I try to go at 100 miles per hour in my professional and personal life to get everything done, rarely taking breaks as I feel I’ll never regain the momentum needed. I’m finding that approach to life can’t be sustained, either because my body can’t do it any longer, or more likely, my brain doesn’t easily stretch that thin any longer. I’m realizing there may a steady pace that is sustainable and I need to find it. Right now that pace is from bed to bathroom to computer and back to bed. I hope to aim for a little more adventure tomorrow.
When I am stretched too thin–when tears flow easy–it is time to slow down and taste the bread and not worry about buttering it.
It is time for the body to be restored by the Body.
“Flung is too harsh a word for the rush of the world. Blown is more like it, but blown by a generous, unending breath.” Annie Dillard
It isn’t possible. The five year old me who had a sudden terrifying revelation that I would some day cease to be has become the almost fifty eight year old me who is more terrified at the head long rush of life than of its end. The world hurtles through space and time at a pace that leaves me breathless. Throughout my fifty-plus years, I have felt flung all too frequently, bruised and weary from the hurry and hubbub.
Good thing there is someone else breathing each breath for me or I would have never made it another minute. I’d be down and gone in a heartbeat.

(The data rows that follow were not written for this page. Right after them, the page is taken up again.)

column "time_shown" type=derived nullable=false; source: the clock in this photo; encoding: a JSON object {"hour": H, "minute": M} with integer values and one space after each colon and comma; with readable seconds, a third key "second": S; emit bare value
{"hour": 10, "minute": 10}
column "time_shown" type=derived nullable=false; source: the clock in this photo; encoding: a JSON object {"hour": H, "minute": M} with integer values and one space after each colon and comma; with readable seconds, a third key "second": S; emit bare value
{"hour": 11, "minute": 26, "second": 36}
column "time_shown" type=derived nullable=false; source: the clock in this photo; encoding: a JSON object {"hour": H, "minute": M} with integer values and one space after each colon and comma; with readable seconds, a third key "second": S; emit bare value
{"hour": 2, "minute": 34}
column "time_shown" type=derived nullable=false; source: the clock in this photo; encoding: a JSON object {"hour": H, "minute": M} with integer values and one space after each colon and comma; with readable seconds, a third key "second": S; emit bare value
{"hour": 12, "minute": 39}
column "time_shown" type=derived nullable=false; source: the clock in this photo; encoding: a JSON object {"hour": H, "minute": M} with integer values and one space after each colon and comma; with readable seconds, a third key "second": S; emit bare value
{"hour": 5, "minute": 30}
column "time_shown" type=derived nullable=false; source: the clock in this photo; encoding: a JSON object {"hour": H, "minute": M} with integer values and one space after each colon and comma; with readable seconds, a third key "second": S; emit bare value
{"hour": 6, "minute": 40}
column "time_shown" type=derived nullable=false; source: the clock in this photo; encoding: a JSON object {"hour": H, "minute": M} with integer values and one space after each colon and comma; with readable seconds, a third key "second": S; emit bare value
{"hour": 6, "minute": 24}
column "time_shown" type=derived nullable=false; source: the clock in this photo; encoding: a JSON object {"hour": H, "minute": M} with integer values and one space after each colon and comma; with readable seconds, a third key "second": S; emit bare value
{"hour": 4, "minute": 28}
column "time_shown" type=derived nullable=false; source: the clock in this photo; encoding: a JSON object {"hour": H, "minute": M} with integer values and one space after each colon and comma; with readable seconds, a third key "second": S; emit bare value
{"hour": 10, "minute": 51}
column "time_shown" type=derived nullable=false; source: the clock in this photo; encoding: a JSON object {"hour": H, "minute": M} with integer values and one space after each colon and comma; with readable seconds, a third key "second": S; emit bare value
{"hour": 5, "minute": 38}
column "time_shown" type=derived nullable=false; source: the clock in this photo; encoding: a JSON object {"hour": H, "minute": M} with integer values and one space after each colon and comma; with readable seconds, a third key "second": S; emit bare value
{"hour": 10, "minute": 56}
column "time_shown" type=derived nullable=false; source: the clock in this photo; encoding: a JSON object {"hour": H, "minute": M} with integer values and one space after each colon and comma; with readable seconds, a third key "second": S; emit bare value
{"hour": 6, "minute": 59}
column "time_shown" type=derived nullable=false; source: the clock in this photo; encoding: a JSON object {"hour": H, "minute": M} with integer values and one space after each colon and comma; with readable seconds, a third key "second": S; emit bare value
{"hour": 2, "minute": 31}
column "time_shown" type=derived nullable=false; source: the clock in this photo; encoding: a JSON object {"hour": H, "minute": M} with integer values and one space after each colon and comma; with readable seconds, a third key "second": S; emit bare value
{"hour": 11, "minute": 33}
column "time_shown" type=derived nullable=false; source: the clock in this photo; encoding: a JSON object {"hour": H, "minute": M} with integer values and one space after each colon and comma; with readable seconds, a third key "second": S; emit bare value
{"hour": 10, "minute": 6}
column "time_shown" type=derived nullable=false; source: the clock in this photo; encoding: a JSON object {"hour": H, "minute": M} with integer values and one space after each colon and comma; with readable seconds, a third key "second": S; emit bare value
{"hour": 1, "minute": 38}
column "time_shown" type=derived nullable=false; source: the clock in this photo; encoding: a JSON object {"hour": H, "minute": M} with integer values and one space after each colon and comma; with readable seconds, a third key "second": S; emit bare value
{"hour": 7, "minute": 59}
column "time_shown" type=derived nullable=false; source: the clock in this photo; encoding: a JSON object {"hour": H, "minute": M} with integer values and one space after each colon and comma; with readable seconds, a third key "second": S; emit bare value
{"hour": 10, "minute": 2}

Now comes a few days of breathing space, taking a respite from routine. I’m lifted lighter, drifting where I’m blown, less weighted with the next thing to do and the next place to be.
Instead I just be and always will be. Be blown away unending. Blown by breath that loves, fills and nurtures, its generous promise hopeful and fulfilled.
The old me simply ceases to be. Blown away.
If only the five year old me could have known.
“Wherever I am, the world comes after me. It offers me its busyness. It does not believe that I do not want it. Now I understand why the old poets of China went so far and high into the mountains, then crept into the pale mist.”